Soms hoorde je zelfs de brulapen vlakbij tevergeefs om hun jong roepen
Het begint op het eiland met één jong mannetje en na een half jaar verspreidt de ontvoeringsmode zich naar vier andere jonge mannetjes. De baby’s proberen soms te ontsnappen maar worden dan weer teruggepakt. Goldsborough: „Soms hoorde je zelfs de brulapen vlakbij tevergeefs om hun jong roepen.”
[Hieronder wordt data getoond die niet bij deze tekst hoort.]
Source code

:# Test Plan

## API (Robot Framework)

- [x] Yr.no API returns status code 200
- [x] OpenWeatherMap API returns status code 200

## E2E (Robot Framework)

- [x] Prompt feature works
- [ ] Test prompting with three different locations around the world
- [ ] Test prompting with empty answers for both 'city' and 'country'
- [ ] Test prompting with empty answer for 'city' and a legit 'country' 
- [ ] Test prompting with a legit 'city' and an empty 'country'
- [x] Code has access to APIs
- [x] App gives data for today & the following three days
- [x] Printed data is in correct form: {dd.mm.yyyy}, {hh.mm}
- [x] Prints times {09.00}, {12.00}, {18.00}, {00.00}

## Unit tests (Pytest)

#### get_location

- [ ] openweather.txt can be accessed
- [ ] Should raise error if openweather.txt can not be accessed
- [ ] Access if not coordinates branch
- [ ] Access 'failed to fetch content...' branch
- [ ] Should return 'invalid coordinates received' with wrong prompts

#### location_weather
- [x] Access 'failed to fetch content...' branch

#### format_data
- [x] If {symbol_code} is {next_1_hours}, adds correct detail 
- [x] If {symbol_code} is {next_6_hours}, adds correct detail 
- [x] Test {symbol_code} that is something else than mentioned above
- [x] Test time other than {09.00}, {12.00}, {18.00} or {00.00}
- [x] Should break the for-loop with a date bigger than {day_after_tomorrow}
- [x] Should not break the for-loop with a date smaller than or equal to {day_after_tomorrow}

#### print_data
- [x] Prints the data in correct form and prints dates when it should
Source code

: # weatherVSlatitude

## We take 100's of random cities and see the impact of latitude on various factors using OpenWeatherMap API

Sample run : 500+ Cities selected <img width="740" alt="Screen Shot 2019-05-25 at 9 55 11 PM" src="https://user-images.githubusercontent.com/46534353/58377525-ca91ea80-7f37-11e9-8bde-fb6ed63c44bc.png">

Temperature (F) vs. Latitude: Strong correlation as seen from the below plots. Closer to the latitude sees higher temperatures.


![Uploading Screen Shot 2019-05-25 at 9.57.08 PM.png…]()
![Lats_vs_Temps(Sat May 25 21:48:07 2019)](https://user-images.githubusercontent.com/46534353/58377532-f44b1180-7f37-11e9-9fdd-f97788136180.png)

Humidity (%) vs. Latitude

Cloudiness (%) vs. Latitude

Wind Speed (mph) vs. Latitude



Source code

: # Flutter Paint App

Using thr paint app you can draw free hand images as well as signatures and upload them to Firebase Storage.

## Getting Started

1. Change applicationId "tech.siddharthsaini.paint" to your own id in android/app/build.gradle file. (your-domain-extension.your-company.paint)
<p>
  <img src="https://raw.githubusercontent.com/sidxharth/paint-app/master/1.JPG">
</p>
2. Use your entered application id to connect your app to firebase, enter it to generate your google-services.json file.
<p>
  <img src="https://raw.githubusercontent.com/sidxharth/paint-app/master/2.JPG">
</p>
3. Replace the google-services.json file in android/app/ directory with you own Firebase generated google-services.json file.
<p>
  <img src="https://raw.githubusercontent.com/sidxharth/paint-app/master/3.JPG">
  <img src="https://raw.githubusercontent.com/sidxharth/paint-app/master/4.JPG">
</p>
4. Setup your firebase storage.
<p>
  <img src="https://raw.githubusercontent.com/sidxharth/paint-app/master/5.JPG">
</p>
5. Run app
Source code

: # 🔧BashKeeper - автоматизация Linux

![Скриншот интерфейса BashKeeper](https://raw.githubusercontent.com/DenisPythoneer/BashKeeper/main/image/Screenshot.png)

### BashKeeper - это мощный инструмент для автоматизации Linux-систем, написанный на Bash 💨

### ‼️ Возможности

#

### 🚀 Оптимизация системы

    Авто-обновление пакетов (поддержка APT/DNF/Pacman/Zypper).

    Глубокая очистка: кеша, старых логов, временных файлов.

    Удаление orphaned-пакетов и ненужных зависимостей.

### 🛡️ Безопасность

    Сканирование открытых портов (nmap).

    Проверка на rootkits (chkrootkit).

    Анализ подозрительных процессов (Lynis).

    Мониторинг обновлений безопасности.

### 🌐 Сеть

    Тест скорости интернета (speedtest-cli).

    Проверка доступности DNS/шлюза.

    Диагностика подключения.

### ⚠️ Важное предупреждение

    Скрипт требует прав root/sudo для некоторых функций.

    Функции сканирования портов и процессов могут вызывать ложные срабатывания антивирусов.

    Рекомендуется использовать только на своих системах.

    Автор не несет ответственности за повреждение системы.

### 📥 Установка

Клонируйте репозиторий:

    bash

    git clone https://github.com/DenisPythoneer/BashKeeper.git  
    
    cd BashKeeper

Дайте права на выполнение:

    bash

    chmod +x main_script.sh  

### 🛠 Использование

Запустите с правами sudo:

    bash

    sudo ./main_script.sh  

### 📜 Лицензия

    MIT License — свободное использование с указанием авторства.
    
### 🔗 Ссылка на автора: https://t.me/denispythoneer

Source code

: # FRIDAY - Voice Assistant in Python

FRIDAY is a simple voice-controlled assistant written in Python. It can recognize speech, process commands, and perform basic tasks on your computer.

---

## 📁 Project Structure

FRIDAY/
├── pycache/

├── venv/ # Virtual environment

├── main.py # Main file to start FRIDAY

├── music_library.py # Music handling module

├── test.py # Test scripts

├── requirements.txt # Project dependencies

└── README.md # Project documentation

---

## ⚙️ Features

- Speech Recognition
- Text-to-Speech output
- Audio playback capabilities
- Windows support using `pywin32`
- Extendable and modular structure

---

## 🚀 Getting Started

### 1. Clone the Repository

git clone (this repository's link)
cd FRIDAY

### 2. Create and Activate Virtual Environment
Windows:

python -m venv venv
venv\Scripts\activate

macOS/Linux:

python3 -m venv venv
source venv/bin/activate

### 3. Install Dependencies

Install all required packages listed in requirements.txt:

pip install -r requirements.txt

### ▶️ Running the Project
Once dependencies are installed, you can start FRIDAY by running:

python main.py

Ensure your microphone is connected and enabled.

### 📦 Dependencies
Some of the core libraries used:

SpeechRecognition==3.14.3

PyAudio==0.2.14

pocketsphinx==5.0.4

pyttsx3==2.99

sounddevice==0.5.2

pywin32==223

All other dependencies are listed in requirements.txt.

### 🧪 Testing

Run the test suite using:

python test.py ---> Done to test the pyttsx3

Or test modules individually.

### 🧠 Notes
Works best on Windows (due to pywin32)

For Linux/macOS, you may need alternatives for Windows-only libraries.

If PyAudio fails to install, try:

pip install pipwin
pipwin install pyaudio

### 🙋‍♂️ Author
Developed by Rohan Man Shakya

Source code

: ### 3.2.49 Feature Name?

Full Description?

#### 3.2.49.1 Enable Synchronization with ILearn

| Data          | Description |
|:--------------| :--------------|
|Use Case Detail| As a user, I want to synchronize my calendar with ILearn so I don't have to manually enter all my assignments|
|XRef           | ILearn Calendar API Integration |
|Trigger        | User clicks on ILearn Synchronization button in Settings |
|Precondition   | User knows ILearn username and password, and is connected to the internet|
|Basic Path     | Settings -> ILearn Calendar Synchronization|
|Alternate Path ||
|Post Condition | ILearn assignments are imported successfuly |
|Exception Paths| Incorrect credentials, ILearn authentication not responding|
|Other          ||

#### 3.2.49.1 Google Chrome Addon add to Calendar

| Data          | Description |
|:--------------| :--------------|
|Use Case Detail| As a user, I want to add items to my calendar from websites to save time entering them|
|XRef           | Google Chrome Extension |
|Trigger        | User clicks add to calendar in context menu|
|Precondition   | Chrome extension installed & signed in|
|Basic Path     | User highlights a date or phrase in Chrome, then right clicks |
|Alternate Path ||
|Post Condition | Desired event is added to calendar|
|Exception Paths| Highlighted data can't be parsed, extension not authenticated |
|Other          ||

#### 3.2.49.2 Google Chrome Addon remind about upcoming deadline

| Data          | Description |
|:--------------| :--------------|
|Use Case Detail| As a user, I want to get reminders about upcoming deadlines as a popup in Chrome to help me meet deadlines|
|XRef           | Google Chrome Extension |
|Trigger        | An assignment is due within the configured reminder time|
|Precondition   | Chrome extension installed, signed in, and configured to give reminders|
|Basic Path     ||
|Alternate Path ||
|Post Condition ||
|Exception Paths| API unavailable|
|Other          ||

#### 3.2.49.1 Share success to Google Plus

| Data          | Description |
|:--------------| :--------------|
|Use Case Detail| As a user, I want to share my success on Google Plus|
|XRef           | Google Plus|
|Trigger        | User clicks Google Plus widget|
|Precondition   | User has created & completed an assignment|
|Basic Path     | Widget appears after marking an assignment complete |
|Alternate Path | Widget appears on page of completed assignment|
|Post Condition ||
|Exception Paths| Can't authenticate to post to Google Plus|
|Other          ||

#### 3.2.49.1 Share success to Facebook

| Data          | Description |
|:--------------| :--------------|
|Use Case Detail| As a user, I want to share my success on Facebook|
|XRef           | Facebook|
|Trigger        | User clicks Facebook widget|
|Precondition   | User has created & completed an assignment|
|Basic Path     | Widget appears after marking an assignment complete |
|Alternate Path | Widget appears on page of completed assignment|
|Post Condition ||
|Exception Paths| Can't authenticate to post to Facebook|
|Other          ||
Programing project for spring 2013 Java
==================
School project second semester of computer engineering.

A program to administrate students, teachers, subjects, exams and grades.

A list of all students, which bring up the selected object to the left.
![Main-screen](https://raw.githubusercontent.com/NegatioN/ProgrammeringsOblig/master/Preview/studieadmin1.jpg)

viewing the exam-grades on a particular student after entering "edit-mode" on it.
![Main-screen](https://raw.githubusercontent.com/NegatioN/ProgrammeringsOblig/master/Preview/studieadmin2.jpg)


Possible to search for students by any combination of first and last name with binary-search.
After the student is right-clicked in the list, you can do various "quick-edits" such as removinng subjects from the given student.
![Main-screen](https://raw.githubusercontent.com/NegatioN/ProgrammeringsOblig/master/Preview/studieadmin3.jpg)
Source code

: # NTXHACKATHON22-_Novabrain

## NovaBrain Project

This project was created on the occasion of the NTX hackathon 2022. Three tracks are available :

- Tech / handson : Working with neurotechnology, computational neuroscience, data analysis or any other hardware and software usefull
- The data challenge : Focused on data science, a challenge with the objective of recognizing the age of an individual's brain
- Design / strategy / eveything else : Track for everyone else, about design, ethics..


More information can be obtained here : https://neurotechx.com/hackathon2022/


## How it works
Brulapen zijn drie keer zo groot als kapucijnapen en ook veel sterker. Maar zoals Goldsborough hen beschrijft zijn het ‘een soort koeien in de bomen’. „Ze eten vooral bladeren en met hun langzame vertering zitten ze meestal heel rustig in de boom. Daarom is het niet verrassend dat het kapucijnapen zou lukken om brulaapbaby’s te ontvoeren. Het verbaast me wel dat het zo vaak achter elkaar lukt. Elf baby’s… dat is echt heel veel. Je zou denken dat de brulapen met een soort anti-roofdierreactie op de kapucijnapen zouden gaan reageren.”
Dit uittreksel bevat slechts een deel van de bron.